Todos nós que estamos ligados sabemos o que vem se fazendo ao longo dos últimos 400 e tantos verões com o nosso povo. O técnico genocida Rui Costa e sua artilharia encontraram aqui a resposta adequada para o seu constante campeonato de matança. Toda força a Hamilton Borges e a campanha Reaja ou será Morto, e certamente todo apoio as famílias que tiveram seus filhos – 12 bolas colocadas no saco pelos nossos geniais artilheiros da Policia Militar Baiana. Nunca esqueceremos Davi Fiuza, e a dor de sua mãe impossibilitada de enterrar seu filho. Nós sabemos o que eles fizeram no Verão Passado.

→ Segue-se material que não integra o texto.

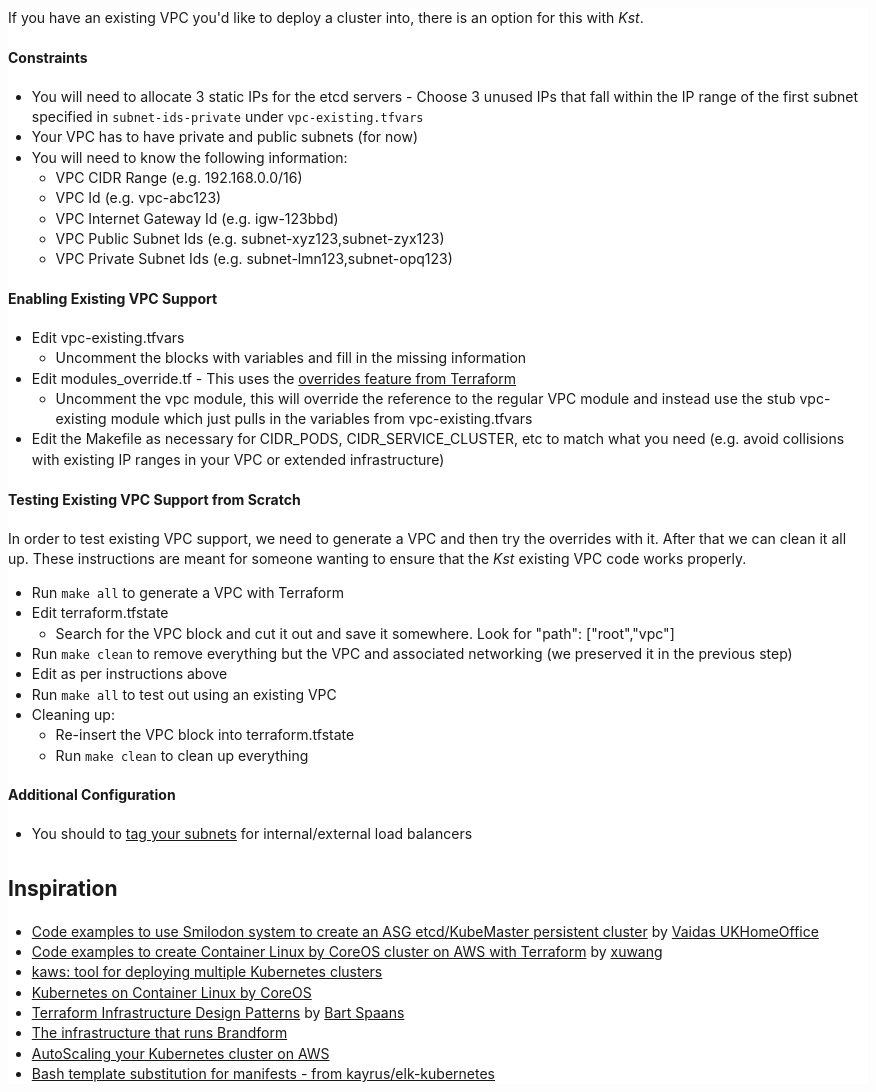 If you have an existing VPC you'd like to deploy a cluster into, there is an option for this with _Kst_.

#### Constraints

* You will need to allocate 3 static IPs for the etcd servers - Choose 3 unused IPs that fall within the IP range of the first subnet specified in `subnet-ids-private` under `vpc-existing.tfvars`
* Your VPC has to have private and public subnets (for now)
* You will need to know the following information:
  * VPC CIDR Range (e.g. 192.168.0.0/16)
  * VPC Id (e.g. vpc-abc123)
  * VPC Internet Gateway Id (e.g. igw-123bbd)
  * VPC Public Subnet Ids (e.g. subnet-xyz123,subnet-zyx123)
  * VPC Private Subnet Ids (e.g. subnet-lmn123,subnet-opq123)

#### Enabling Existing VPC Support

* Edit vpc-existing.tfvars
  * Uncomment the blocks with variables and fill in the missing information
* Edit modules_override.tf - This uses the [overrides feature from Terraform](https://www.terraform.io/docs/configuration/override.html)
  * Uncomment the vpc module, this will override the reference to the regular VPC module and instead use the stub vpc-existing module which just pulls in the variables from vpc-existing.tfvars
* Edit the Makefile as necessary for CIDR_PODS, CIDR_SERVICE_CLUSTER, etc to match what you need (e.g. avoid collisions with existing IP ranges in your VPC or extended infrastructure)

#### Testing Existing VPC Support from Scratch

In order to test existing VPC support, we need to generate a VPC and then try the overrides with it. After that we can clean it all up.  These instructions are meant for someone wanting to ensure that the _Kst_ existing VPC code works properly.
* Run `make all` to generate a VPC with Terraform
* Edit terraform.tfstate
  * Search for the VPC block and cut it out and save it somewhere.  Look for "path": ["root","vpc"]
* Run `make clean` to remove everything but the VPC and associated networking (we preserved it in the previous step)
* Edit as per instructions above
* Run `make all` to test out using an existing VPC
* Cleaning up:
  * Re-insert the VPC block into terraform.tfstate
  * Run `make clean` to clean up everything

#### Additional Configuration

* You should to [tag your subnets](https://github.com/kubernetes/kubernetes/blob/master/pkg/cloudprovider/providers/aws/aws.go#66) for internal/external load balancers

## Inspiration

* [Code examples to use Smilodon system to create an ASG etcd/KubeMaster persistent cluster](https://github.com/UKHomeOffice/keto) by [Vaidas UKHomeOffice](https://github.com/UKHomeOffice/keto)
* [Code examples to create Container Linux by CoreOS cluster on AWS with Terraform](https://github.com/xuwang/aws-terraform) by [xuwang](https://github.com/xuwang)
* [kaws: tool for deploying multiple Kubernetes clusters](https://github.com/InQuicker/kaws)
* [Kubernetes on Container Linux by CoreOS](https://github.com/coreos/coreos-kubernetes)
* [Terraform Infrastructure Design Patterns](https://www.opencredo.com/2015/09/14/terraform-infrastructure-design-patterns/) by [Bart Spaans](https://www.opencredo.com/author/bart/)
* [The infrastructure that runs Brandform](https://github.com/brandfolder/infrastructure)
* [AutoScaling your Kubernetes cluster on AWS](https://renzedevries.wordpress.com/2017/01/10/autoscaling-your-kubernetes-cluster-on-aws/)
* [Bash template substitution for manifests - from kayrus/elk-kubernetes](https://github.com/kayrus/elk-kubernetes/blob/master/deploy.sh)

O disco termina com chave de ouro, capaz de trancar no limbo, céus e infernos e todas suas hipocrisias por toda a eternidade. Desvendando todos os mecanismos que fazem muitos entenderem homens como seres sagrados, ao mesmo tempo, que disfarçam o desespero sem sentido da vida. Os enriquecimentos ilícitos e a intolerância religiosa, os preconceitos contra outros seres humanos por conta de suas opções sexuais. Toda defesa e proteção a ancestralidade de matriz africana, “Ogum não entra em nada”, buscando caminhos mais realmente religiosos, “doutrinando Exu” canta Kintê. Márcio M.U deixa muito claro o que todos sabemos: “Perdão óh pai, pois eles querem e sabem o que fazem/Em benefício próprio matam, roubam e invadem.” É muito melhor cultivar a ética dos maus do que idolatrar um velho livro de história como verdade absoluta.
Resistência
Obviamente essa parte do cinema já esta contida nas outras duas, seja pela capacidade de estar atento às doenças psicológicas que advém de uma sociedade enferma, seja pela força em se manter integro em sua arte e nas posturas diante de tantas dificuldades de produzir e estar vivendo de música e ao mesmo tempo se manifestar com veemência diante de assuntos que muitos preferem calar. Porém a F.M.E. dá-nos uma lição extra na medida em que conseguem reunir várias cabeças caras e ainda assim se manter coeso e politicamente unido – não totalitário – em suas propostas. De minha parte jamais perdoarei, tamanho nó que essa mixtape deu em minha cabeça, ressalto também o caráter parcial desta resenha. Restando outros olhares capazes de abarcar melhor tamanha quantidade e qualidade no trato com as referências e temas. Enfoques que certamente fogem do comum em seus tratos poéticos. Já bastasse as várias cabeças caras da banca, foram ao cemitério maldito e desenterraram um mc’s foda, Bolsh para engrandecer a banca. Já bastava de filme de terror, aí foram em busca de um cara afim de Buñuel e congêneres.
Esperamos sinceramente que essa mixtape caia também nas mãos das outras mídias do sudeste e que estas deem a visão correta sobre o trabalho, que certamente figura entre os melhores do ano, no cenário nacional. A Bahia tem produzindo ao longo dos anos, mas especialmente este ano, onde podemos falar com um pouco mais de propriedade, trabalhos que emparelham com o que se quer de melhor do rap nacional. E esse aqui não tem perdão!